Turkish manuscripts returned from US
KONYA – Anadolu Agency
Konya Governor Muammer Erol presented a plaque to Hüseyin Şen for his help in the return of the manuscripts. AA PhotosTwo manuscripts, stolen from the Yusuf Ağa Manuscript Library in the central Anatolian province of Konya, were found in a private collection of a university in the U.S. Thanks to one Turkish student’s unrelenting research, the artifacts were returned to Turkey.
Utrecht University PhD student Hüseyin Şen realized two manuscripts from the Seljuk era were in the Lawrence J. Schoenberg collection at the University of Pennsylvania Rare Books and Manuscripts Library, after researching birdhouses for his wife.
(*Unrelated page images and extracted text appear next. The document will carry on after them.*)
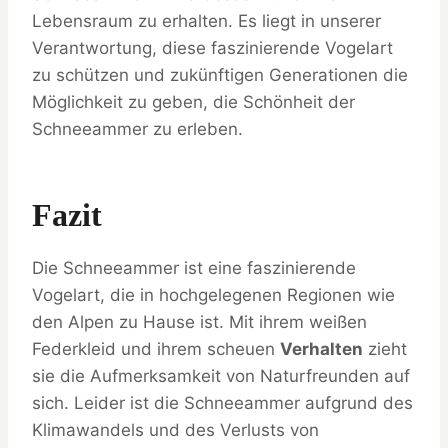
Lebensraum zu erhalten. Es liegt in unserer
Verantwortung, diese faszinierende Vogelart
zu schützen und zukünftigen Generationen die
Möglichkeit zu geben, die Schönheit der
Schneeammer zu erleben.
Fazit
Die Schneeammer ist eine faszinierende
Vogelart, die in hochgelegenen Regionen wie
den Alpen zu Hause ist. Mit ihrem weißen
Federkleid und ihrem scheuen
Verhalten
zieht
sie die Aufmerksamkeit von Naturfreunden auf
sich. Leider ist die Schneeammer aufgrund des
Klimawandels und des Verlusts von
Şen immediately contacted Sare Davutoğlu, Prime Minister Ahmet Davutoğlu’s wife, who in turn contacted Konya Manuscripts Library Director Bekir Şahin and Ministry of Culture and Tourism officials. An examination revealed that the artifacts in the US were two of 103 manuscripts and seven books printed in Arabic that had been stolen from Konya in 2000.
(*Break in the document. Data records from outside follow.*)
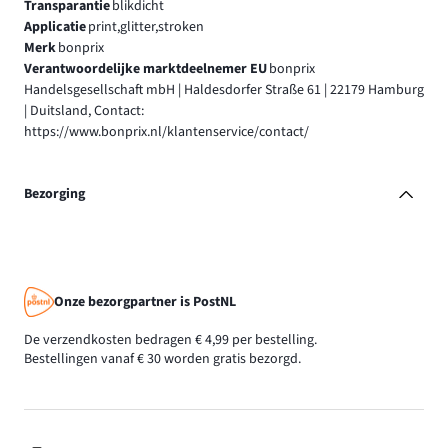
Transparantie
blikdicht
Applicatie
print,glitter,stroken
Merk
bonprix
Verantwoordelijke marktdeelnemer EU
bonprix
Handelsgesellschaft mbH | Haldesdorfer Straße 61 | 22179 Hamburg
| Duitsland, Contact:
https://www.bonprix.nl/klantenservice/contact/
Bezorging
Onze bezorgpartner is PostNL
De verzendkosten bedragen € 4,99 per bestelling.
Bestellingen vanaf € 30 worden gratis bezorgd.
The manuscripts, “El-İşaret Ve’t-Tenbihat Fi’l-Mantık” and “Miftahu’l-Ulum,” were returned to Turkey on June 22, and after an initiation, put back in the library.
During his visit to Konya, Prime Minister Davutoğlu paid a visit to the Yusuf Ağa Manuscript Library to examine the manuscripts.
Found while searching for Ottoman birdhouses
Speaking to the press, Şen said his wife was interested in the Ottoman bird houses and he had been helping her in her studies when he out one of the manuscripts he was researching had been stolen from the Konya Yusuf Ağa Library. “It included details about the date of the book and the number of its lines. I then went to the ministry’s site and searched for information about the stolen manuscripts. I confirmed the information; there was a huge resemblance,” he said.
Şen said because he was a bookworm, he collected catalogues of important collections, and continued:
“I started searching [my] catalogues and decided the book was the one stolen from Konya. Further searches revealed the second manuscript. I [contacted] the officials. It should be revealed how two books were moved to the U.S.”
In addition to the manuscripts, 64 book covers were also stolen, Şahin said, adding, “New covers have been produced out of the stolen covers. They divided the books into two and sold them differently. Two stolen covers were returned to Turkey with these books.”
He said that although the books were well restored, a phrase on one of the book’s first page had been erased, a detail that helped prove that the books belonged to Turkey. He also thanked the University of Pennsylvania officials.
Konya Governor Muammer Erol presented a plaque to Şen for his help in the return of the artifacts.